Rédigé par 13 h 22 min CDs & DVDs, Critiques

Amour, délice…et orgue ! (“Il n’y a pas d’amour heureux”, La Palatine – Ambronay Editions)

“Pour changer en amour notre amourette,
Il s’en serait pas fallu de beaucoup,
Mais ce jour-là, Vénus était distraite,
Il est des jours où Cupidon s’en fout…”

Georges Brassens, Cupidon s’en fout

Il n’y a pas d’amour heureux

Giovanni Girolamo Kapsberger (vers 1580-1651) : Rosa Bianca
Gregorio Strozzi (1615-1687) : Balletto primo
Luigi Rossi (vers 1597-1653) : Begl’occhi che dite ?
Alessandro Piccinini (1566-1638) : Toccata V, Corrente III, Ciaccona in partite variate
Tarquino Merula (vers 1595-1665) : El me tira
Mario Savoni (1608-1685) : Fermate, occhi, fermate
Cipriano de Rore (1515-1565) : Ancor che col partire (diminution de Riccardo Rognoni, vers 1550-1620)
Giovanni Salvatore (?-1688) : Corrente I & Corrente II
Luigi Rossi (vers 1597-1653) : Lamento di Zaida Turca,  Passacaille del Signor Louigi, Dopo lungo penare
Gregorio Strozzi (1615-1687) : Mascara sonata e balata da piu Cavalieri Napolitani del Regio Palazzo
Angelo Michele Bartolotti (1615-1681) : Prélude
Tarquino Merula (vers 1595-1665) : Quand’io volsi l’altra sera
Bellerofonte Castaldi (vers 1580-1649) : Sonata Prima
Claudio Monteverdi (1567-1643) : Lamento d’Arianna
Georges Brassens (1921-1981) : Il n’y a pas d’amour heureux

Ensemble La Palatine

Marie Théoleyre, soprano
Noémie Lenhof, viole de gambe
Nicolas Wattinne, théorbe et guitare baroque
Guillaume Haldenwang, clavecin et orgue
1 CD digipack, Ambronay éditions, 2022. 59′

Audacieux programme que celui osant embrasser et presque marier Monteverdi et Brassens, Kapsberger et Aragon. Car si le titre emprunte à l’un des plus célèbres textes du poète un temps Dada (recueil La Diane Française, 1944), dont la (bonne) réputation devra beaucoup quelques années passées au chanteur sétois, cet enregistrement ose plus que cela, faisant résonner en introduction de programme quelques mélodiques accords à nos oreilles reconnaissables de la mise en musique du poème, un rappel et un appel à nous mettre en conditions.

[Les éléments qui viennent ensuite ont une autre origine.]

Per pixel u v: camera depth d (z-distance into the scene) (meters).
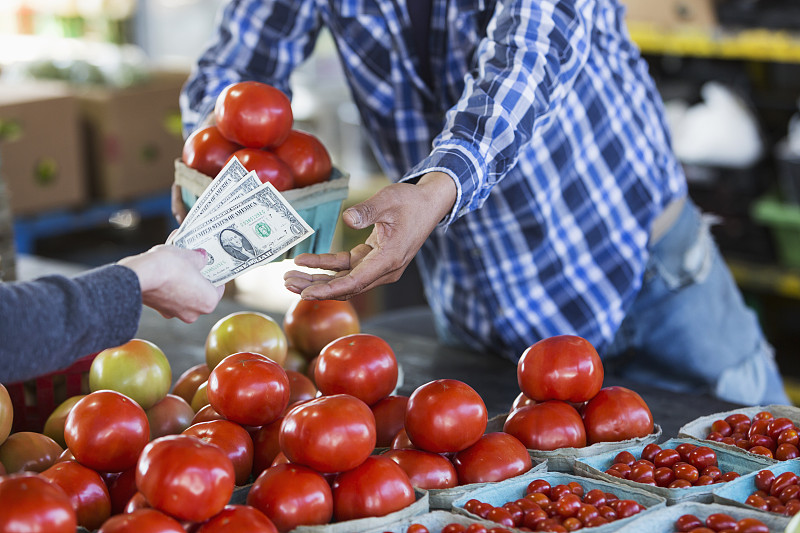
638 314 1.71
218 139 1.23
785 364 3.10
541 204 1.50
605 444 1.07
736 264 3.07
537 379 1.11
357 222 0.99
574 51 1.24
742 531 0.86
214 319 1.82
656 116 1.68
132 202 3.14
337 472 0.93
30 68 3.25
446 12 1.42
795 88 3.07
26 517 0.77
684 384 1.73
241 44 1.57
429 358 1.63
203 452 0.84
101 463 0.96
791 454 1.04
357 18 1.47
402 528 0.90
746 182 3.01
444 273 1.72
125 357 1.13
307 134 1.27
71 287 0.79
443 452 1.01
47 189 2.87
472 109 1.12
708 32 2.94
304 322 1.35
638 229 1.61
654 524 0.90
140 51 4.80
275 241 1.01
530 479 1.00
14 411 1.26
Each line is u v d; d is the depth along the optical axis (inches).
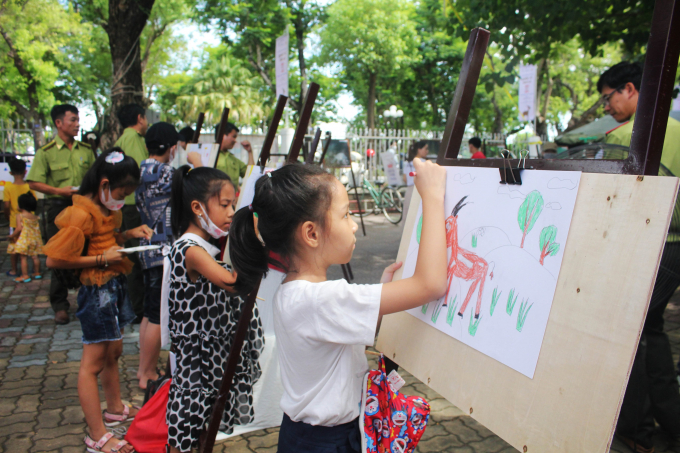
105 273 89.4
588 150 93.8
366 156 502.3
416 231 56.6
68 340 155.0
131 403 111.5
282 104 92.2
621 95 106.1
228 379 75.1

Car l’Ensemble La Palatine le confesse, ils furent frappés de la flèche de Cupidon, non pas pour une, mais pour deux œuvres. Tout d’abord, le célèbre Lamento, seul témoignage restant de L’Arianna de Monteverdi (1608), bouleversante lamentation d’Ariane pleurant le départ de Thésée (Teseo). Une plainte qui échappe au lacrymal un peu mièvre pour s’envoler vers une ampleur et une complexité bouleversante, porté par la voix aussi limpide qu’expressive de Marie Théoleyre, que l’ensemble accompagne avec une justesse et une absence d’artifices remarquables. D’une grande clarté d’élocution, déployant une belle palette chromatique, la jeune soprane éblouie, se jouant des complexités et des sauts de rythme de la partition, incarnant une Ariane sensible et touchante et faisant de cet air, presque étonnamment rejeté en fin d’enregistrement, une acmé incontestable de ce programme. Une interprétation parfaite, une composition de Monteverdi dans la parfaite maîtrise de son art, mais aussi, permettons-nous de le souligner, un livret admirable du librettiste florentin Ottavio Rinuccini (1562-1621), apte à distiller toute la portée universelle de cette adaptation de l’un des plus célèbres mythes de l’Antiquité.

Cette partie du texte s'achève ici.